# A few new static props



## IMU (Apr 8, 2009)

I still swear that I am going to make at least 1 or 2 props that move! For now, these are a couple projects that I made over the course of 3 months (on and off).

My ship's anchor for my pirate shipwreck. It's about 5 feet tall and comes apart for storage. It's paper mache and cardboard tubes.








I don't like how dark it is, so I may paint it again but a lighter color.

Then I made a few crates out of cardboard boxes and some scrap styrofoam and painted to look like wood. I wasn't going for a totally realistic look, just something that would give you the impression they are wooden crates. The small box in front is real wood (like you couldn't tell). I made that to use for a birthday party last week, filled it with candy for the 'loot'.









That's it for now ... boring stuff, but at least I'm getting some things done!


----------



## Monk (Aug 26, 2008)

looking good!


----------



## RoxyBlue (Oct 6, 2008)

Nice job, IMU! I wouldn't change the color on the anchor - it looks great (at least in the picture).


----------



## Devils Chariot (May 23, 2007)

I like your static stuff IMU, and your painting always look great. The Anchor is my favorite, but I like how the cardboard boxes for crates is a great money saver for scene setting.


----------



## The Watcher (Sep 13, 2008)

These are very nice. I also like the anchor color. I would have never known it was paper mache. Can't wait to see the size of the ship!


----------



## rottincorps (Jun 1, 2008)

good job....love the boxes.


----------



## IMU (Apr 8, 2009)

Thanks for the compliments. I just love all your prop painting DC ... always top notch so thanks a bunch for the kind words.

OK ... here is a quick close-up on the anchor's main feature: The Skull. Again, it's just paper towel mache built up in layers. Maybe this will give you a better idea of the painting colors and the texture of the piece. My main concern of the existing paint color is that the detail will most likely be lost out in the yard. Maybe I can overcome this with better lighting or maybe a lighter paint job with better lighting???

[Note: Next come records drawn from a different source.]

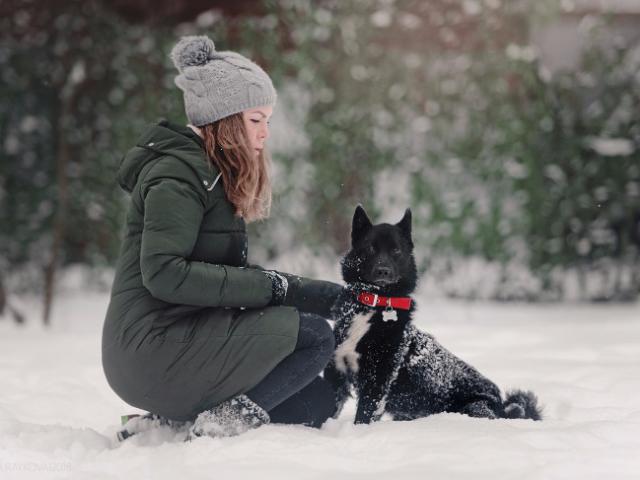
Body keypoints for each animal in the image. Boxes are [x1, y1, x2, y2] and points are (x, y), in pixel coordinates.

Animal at [324, 206, 540, 424]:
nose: (383, 271)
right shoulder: (337, 371)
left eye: (396, 250)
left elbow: (364, 415)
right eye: (370, 248)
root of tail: (501, 406)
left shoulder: (377, 379)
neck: (374, 301)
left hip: (474, 407)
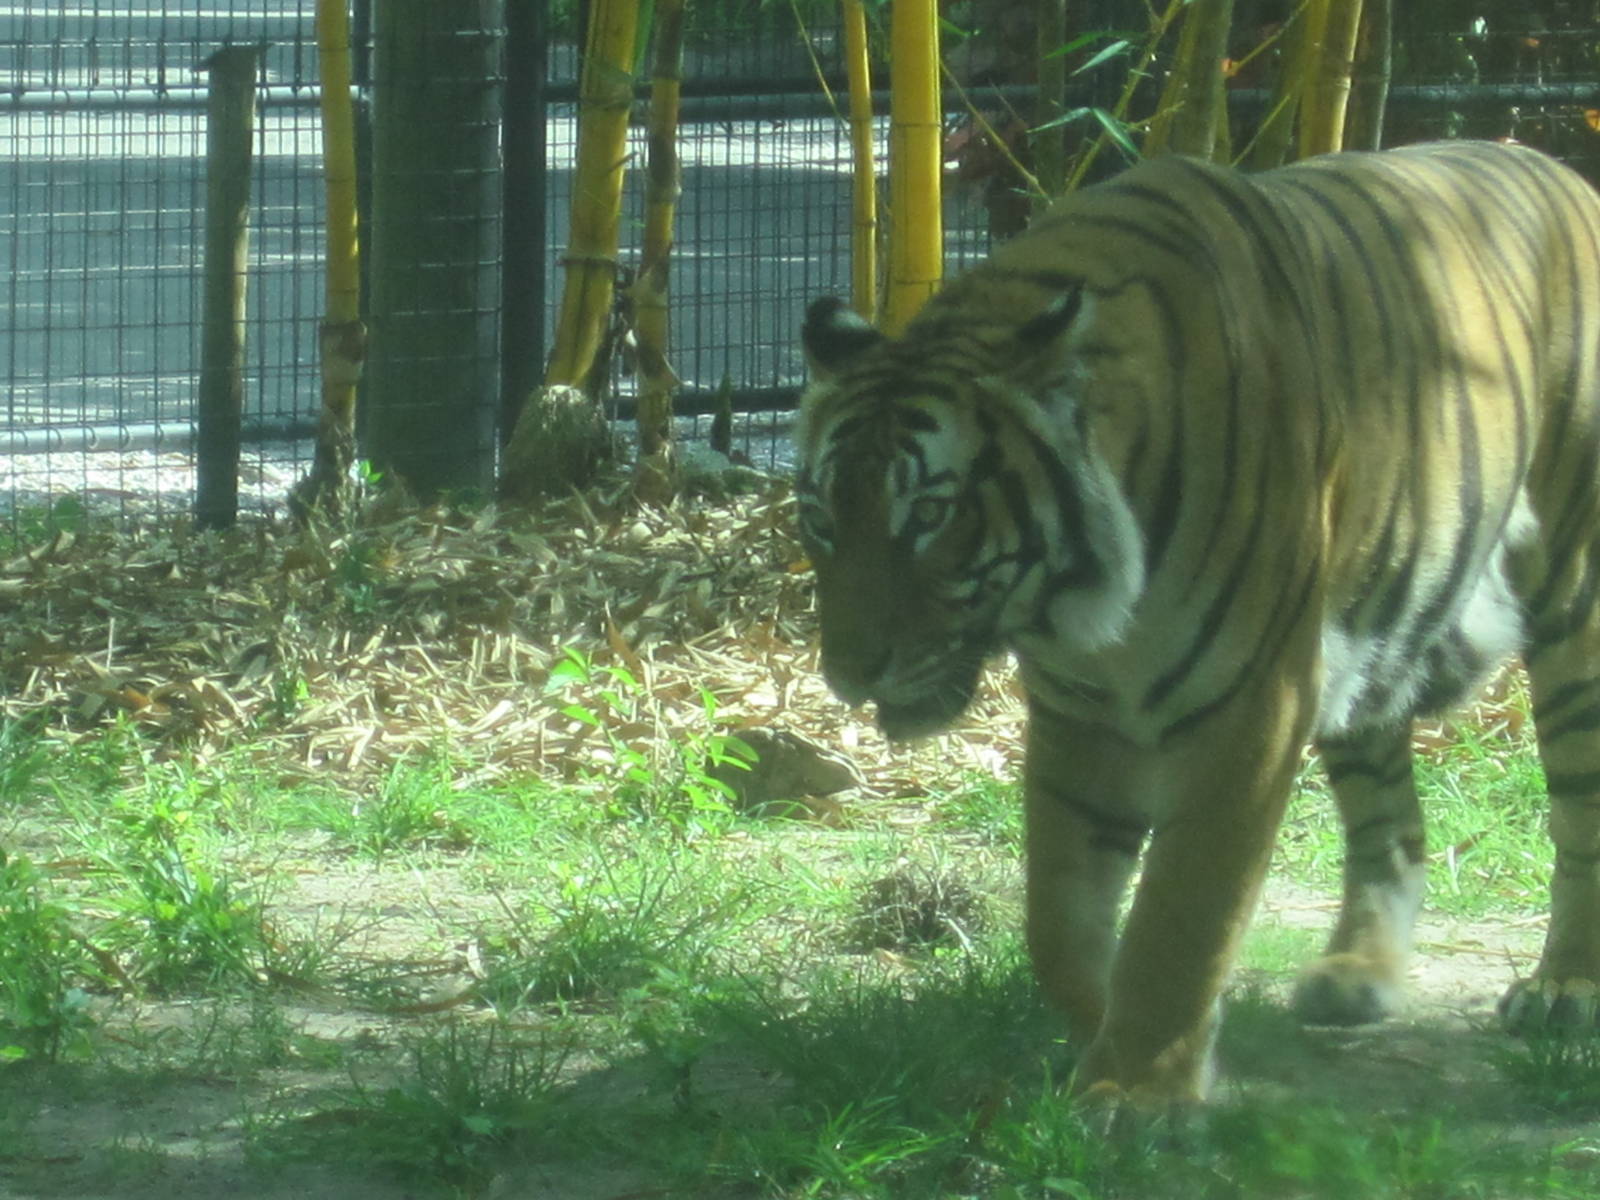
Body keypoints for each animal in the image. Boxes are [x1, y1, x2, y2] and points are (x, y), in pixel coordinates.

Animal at [793, 139, 1600, 1110]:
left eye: (928, 517)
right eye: (821, 521)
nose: (848, 673)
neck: (1082, 609)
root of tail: (1559, 170)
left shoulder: (1254, 706)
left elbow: (1181, 912)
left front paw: (1139, 1094)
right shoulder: (1078, 716)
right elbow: (1057, 920)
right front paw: (1120, 1044)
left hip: (1570, 600)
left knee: (1582, 808)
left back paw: (1564, 989)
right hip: (1369, 632)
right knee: (1390, 824)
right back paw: (1358, 975)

The Watcher, if you go to my website (click the banner) you will see my shipwreck from last year. Not planning on making a new one, just add more details to it for this year.


----------



## Fiend4Halloween (Aug 28, 2008)

Great job on everything. The boxes look excellent!


----------



## Devils Chariot (May 23, 2007)

I'd say give it some almost white dry brushing to exaggerate the detail if you want it to jump in the dark, or put a lit led spot on it, like a halloween propmasters led spot light how-to shows.


----------



## smileyface4u23 (Apr 1, 2008)

Wow - very impressive. Those boxes really look great and I love the anchor!


----------



## Wyatt Furr (Jun 5, 2006)

Looks great.
Cant wait to see more


----------



## Bone Dancer (Oct 7, 2005)

Amazing work, it all looks great


----------



## AzKittie74 (Aug 10, 2007)

Great job! I love the face in the anchor!


----------



## ubzest (Jul 1, 2008)

the boxes look great... it goes without saying the anchor is awesome.


----------



## Joiseygal (Sep 3, 2008)

Great job on the boxes and anchor. The paint job and details are great!


----------



## Tyler (Jul 17, 2008)

You have great painting skills!!!


----------



## Parabola (Jul 4, 2008)

Excellent detail on everything!


----------



## ghost37 (Jul 30, 2008)

Very nice. Great paint job.


----------



## kprimm (Mar 14, 2009)

Very nice work, i think they look great. No pirate ship would be complete without them.


----------



## IMU (Apr 8, 2009)

Thanks all! Now back to work, I'm SO behind on making props!


----------



## Terra (Apr 13, 2009)

Great looking props IMU! The anchor looks so real and the design is pretty darn scary.


----------



## HalloweenZombie (Jul 22, 2007)

Those are some great additions.


----------



## Lady Nyxie (Aug 30, 2006)

Very nice. Thanks for sharing.


----------



## Ghoul Friday (Oct 6, 2007)

Looks great! Love the skull face detail on the anchor


----------